Why performance doesn't degrade linearly—it falls off a cliff.

The idea

Systems don't just get steadily slower as they fill up. They follow a curve with a sharp "knee." Up to about 70-80% Utilization, latency stays relatively flat. But once you hit the Saturation point, incoming requests queue up faster than they can be cleared.

Because of queueing theory, latency shoots up exponentially (the "hockey stick" curve). This applies to CPU, Database Connections, and Thread Pools. To fix it, you must either add capacity (Scale Out) or drop traffic (Load Shedding).

Low Utilization (10%). System easily handles requests immediately.

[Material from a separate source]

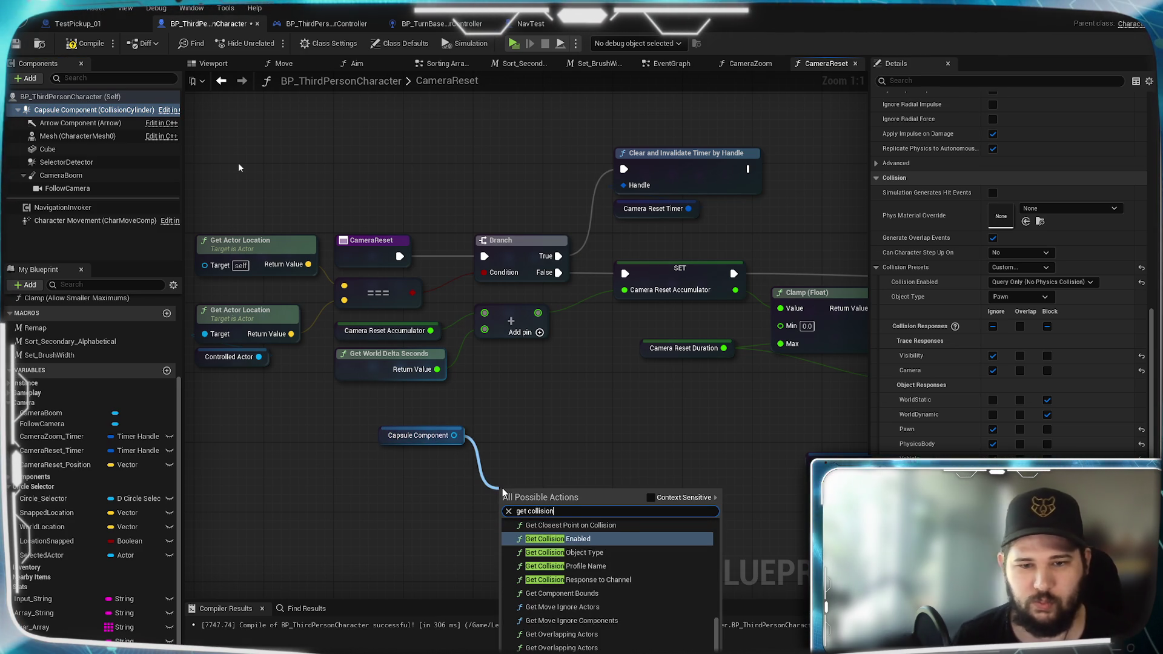
pyautogui.scroll(2, 618, 561)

How it works (Queueing Theory)

# The mathematical model for latency based on utilization (ρ)
# L = 1 / (1 - ρ)

# At 50% utilization (ρ = 0.5):
latency = 1 / (1 - 0.5) # = 2 (Fast)

# At 80% utilization (ρ = 0.8):
latency = 1 / (1 - 0.8) # = 5 (Starting to queue)

# At 99% utilization (ρ = 0.99):
latency = 1 / (1 - 0.99) # = 100! (Catastrophic queuing, hockey-stick)

# SOLUTION: 
# Auto-scale *before* hitting the knee (e.g. at 65% CPU).
# Because once you are in the knee, it's too late.